IHSG Ditutup Terkoreksi 78 Poin, Penurunan Tertahan Usai Saham Emiten Prajogo Berbalik Hijau
JAKARTA, investortrust.id – Indeks harga saham gabungan (IHSG) Bursa Efek Indonesia (BEI), Rabu (2/10/2024), ditutup melemah sebanyak 78,87 poin (1,03%) menjadi 7.563,26. Pergerakan indeks dalam rentang 7.501-7.642 dengan nilai transaksi Rp 13,88 triliun.
Bahkan, IHSG sempat terpuruk dengan penurunan lebih dari 120 poin.
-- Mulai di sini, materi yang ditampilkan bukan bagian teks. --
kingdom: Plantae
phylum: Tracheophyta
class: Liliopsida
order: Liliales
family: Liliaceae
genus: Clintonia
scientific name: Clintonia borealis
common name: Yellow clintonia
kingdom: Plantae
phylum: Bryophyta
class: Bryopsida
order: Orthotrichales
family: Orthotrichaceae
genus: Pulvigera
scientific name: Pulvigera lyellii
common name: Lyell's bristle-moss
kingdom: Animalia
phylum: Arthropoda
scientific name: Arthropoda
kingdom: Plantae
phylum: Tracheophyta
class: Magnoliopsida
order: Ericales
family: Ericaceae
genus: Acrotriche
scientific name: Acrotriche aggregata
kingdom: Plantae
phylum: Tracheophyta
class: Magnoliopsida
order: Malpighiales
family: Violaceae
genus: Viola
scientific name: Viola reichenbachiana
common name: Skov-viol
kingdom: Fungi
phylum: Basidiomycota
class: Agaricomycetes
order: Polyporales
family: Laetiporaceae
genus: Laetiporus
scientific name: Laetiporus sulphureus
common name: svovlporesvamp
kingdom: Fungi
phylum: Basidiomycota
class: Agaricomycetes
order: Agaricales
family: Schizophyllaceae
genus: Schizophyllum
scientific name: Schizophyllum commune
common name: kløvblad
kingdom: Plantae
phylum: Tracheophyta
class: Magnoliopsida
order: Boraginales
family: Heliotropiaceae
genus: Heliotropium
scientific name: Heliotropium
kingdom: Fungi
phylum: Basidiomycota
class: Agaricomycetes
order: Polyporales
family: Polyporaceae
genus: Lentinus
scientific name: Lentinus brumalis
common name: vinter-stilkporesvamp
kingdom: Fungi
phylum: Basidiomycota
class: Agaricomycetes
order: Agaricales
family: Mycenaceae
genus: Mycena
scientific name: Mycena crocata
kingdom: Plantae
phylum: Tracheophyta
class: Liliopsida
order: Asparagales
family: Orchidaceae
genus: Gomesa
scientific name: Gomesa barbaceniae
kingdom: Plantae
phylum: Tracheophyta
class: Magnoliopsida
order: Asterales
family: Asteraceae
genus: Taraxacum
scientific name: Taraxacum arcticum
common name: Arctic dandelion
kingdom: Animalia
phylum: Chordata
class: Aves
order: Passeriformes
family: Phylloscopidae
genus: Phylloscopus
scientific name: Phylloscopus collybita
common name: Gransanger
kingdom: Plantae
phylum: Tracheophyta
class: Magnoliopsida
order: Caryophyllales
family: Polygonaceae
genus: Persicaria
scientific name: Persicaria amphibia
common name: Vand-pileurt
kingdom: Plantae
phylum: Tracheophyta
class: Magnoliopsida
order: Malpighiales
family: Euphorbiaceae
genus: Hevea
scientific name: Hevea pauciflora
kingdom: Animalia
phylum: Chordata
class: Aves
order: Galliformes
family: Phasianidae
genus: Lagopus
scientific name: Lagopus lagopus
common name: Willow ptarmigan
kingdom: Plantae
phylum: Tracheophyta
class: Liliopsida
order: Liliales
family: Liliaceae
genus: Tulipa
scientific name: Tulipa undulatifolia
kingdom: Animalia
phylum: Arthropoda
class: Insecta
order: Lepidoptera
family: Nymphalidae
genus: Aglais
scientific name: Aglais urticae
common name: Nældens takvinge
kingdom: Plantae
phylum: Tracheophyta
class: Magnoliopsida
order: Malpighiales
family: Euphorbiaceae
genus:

Penurunan mulai mereda setelah saham-saham emiten Prajogo Pangestu tiba-tiba bangkit, seperti saham PT Barito Renewables Energy Tbk (BREN) naik 2,57% menjadi Rp 6.975, PT Chandra Asri Pacific Tbk (TPIA) naik 0,56% menjadi Rp 8.925, dan PT Bayan Resources Tbk (BYAN) naik 1,65% menjadi Rp 16.925.
Baca Juga
BI Pertimbangkan Penurunan BI Rate, Pantau Kebijakan Moneter AS dan China
Pelemahan indeks dipicu atas pelemahan sejumlah sektor saham, seperti sektor keuangan 1,32%, sektor property 1,49%, sektor teknologi 1,39%, sektor consumer primer 1,74%, sektor consumer non primer 1,33%, dan sektor infrastruktur 1,75%. Satu-satunya saham yang masih di zona hijau adalah material dasar 0,03%.
Meski IHSG melemah, saham PT Inter Delta Tbk (INTD) justru berhasil naik hingga auto reject atas (ARA) sebanyak 34,01% menjadi Rp 264. Kenaikan juga melanda saham PT Esta Indonesia Tbk (NEST) naik 8,99% menjadi Rp 388, PT Medco Energi Internasional Tbk (MEDC) menguat 8,95% menjadi Rp 1.400, PT Rukun Raharja Tbk (RAJA) menguat 8,87% menjadi Rp 1.350, dan PT Guna Timur Raya Tbk (TRUK) menguat 7,62% menjadi Rp 113.
Sebaliknya sejumlah saham ini membukukan penurunan paling dalam, yaitu saham PT Bintang Oto Global Tbk (BOGA), PT Mandala Multifinance Tbk (MFIN), PT Panca Mitra Multiperdana Tbk (PMMP), PT Supra Boga Lestari tbk (RANC), dan PT Multipolar Technology Tbk (MLPT).
Baca Juga
Ketum Kadin Anindya Bakrie Apresiasi Kinerja Menko Perekonomian
Kemarin, IHSG melesat sebanyak 114,2 poin (1,52%) menjadi 7.642,13. Pemodal asing kembali berbalik mencatatkan pembelian bersih (net buy) senilai Rp 509,41 miliar dengan saham pilihan PT Astra International Tbk (ASII) Rp 116,88 miliar, PT Surya Semesta Internusa Tbk (SSIA) Rp 112,31 miliar, dan PT Bank Central Asia Tbk (BBCA) Rp 96,46 miliar.
Lompatan itu ditopang kenaikan sejumlah sektor saham, seperti sektor energi melambung 2,50%, sektor material dasar 2,19%, sektor property 1,02%, sektor consumer non primer 0,81%, sektor keuangan 0,32%, dan sektor industry 0,64%. Sebaliknya penurunan melanda saham sektor kesehatan 0,02%.